While innovative approaches to risk management have proliferated post-crisis, Oleg Ruban of MSCI warns risk managers to be careful what they measure. Measured asset correlations, for example, tend to rise in high volatility regimes even though the underlying return distribution remains unchanged. It is in fact the dispersion of returns that you need to measure. “Crowding” – the use of similar risk models across the industry has been “blamed for pretty much everything post-crisis,” states Ruban. “People have not gone to great lengths to actually define portfolio similar and measure crowding and what it means.” Controversially, he proposes that crowding should actually enhance idiosyncratic returns (or real alpha). The argument goes that the misalignment between value signals in the portfolio and signals in the risk model are the source of unique returns. So such “structured” portfolio construction can create a unique return profile.

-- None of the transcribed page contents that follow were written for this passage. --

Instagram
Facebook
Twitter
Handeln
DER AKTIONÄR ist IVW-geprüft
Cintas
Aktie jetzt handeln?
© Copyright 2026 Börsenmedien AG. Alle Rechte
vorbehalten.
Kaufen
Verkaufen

Ruban’s analysis highlights that problems in the past were partly due to an over-reliance on a small set of numbers to capture the motion of an entire portfolio. People are no embracing the multiple perspectives within risk with for example tail risk and stress testing, in a manner that is situation dependent. Statistical tools are exactly that: tools. “And they need to be used well,” Ruban observes. He maintains that it’s not a question of White Swans or Black Swans. “All swans are black when it’s night, and so you need to be aware if what you observe.”